More than a quarter of small business owners had been physically unwell as a result of operating their sole venture, while a further 17 per cent had sought the services of a psychologist to help them manage the daily pressures.
Leeton’s Bruce Washington is a long-time business owner and he said it could sometimes be difficult to manage a life-work balance.
However, it said it was crucial to have a life outside of work in order for a business to succeed.
Mr Washington’s family is well-known in the business community having been operating for a long period of time.
“It can be hard sometimes … I do remember particularly when our children we young or babies it was a bit harder,” he said.
“You just have to adapt to your situation and make sure you’re trying to find the balance.
“If you need to call on a colleague for support, that’s what you do. We have been very lucky here in that sense.”

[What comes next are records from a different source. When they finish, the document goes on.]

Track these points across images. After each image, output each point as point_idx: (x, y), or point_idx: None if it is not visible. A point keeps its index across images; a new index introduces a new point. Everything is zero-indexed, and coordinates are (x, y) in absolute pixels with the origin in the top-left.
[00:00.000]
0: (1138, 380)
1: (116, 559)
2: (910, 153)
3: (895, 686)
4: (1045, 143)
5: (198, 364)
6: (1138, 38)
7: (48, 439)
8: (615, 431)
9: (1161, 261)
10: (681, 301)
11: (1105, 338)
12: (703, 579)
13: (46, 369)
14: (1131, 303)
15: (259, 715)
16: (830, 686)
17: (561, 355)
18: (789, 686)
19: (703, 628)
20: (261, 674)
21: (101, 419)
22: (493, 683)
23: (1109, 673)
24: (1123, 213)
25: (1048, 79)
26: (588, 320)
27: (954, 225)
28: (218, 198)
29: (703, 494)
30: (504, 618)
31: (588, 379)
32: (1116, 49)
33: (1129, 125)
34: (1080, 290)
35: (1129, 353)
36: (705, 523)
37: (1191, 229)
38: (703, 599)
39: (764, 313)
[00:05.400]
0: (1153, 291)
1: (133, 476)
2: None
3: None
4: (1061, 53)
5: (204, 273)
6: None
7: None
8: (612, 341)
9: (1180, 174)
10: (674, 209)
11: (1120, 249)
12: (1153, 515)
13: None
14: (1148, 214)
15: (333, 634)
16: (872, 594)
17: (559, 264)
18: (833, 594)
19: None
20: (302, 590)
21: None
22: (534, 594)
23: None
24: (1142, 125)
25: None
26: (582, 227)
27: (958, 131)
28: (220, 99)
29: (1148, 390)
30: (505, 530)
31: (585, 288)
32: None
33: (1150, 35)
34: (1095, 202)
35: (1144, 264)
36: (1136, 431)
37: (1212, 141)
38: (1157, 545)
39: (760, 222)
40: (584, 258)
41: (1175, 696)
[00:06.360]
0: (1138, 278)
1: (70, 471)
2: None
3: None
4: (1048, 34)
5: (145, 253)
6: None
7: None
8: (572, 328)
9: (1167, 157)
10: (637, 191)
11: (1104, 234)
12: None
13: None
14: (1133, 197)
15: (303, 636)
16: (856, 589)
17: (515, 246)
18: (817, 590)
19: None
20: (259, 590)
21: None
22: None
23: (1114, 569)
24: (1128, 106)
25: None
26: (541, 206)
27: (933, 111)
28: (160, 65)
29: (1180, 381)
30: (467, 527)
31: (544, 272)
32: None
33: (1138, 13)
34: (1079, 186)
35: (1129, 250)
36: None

The report found 38 per cent of respondents had put plans to start a family or get married on hold because of their small business. More than a quarter delayed the purchase of a new home.
“You’ve still got to find a way to have a life outside of the business … I’ve always been involved in sporting clubs and that sort of thing, which is a good outlet,” Mr Washington said.
“In recent years I’ve been doing my cycling with a good group of people. You need to have friends and social circle that you can call on or talk to if you need to. Owning a business can be tough, but you can find the right balance, even if it does take time.”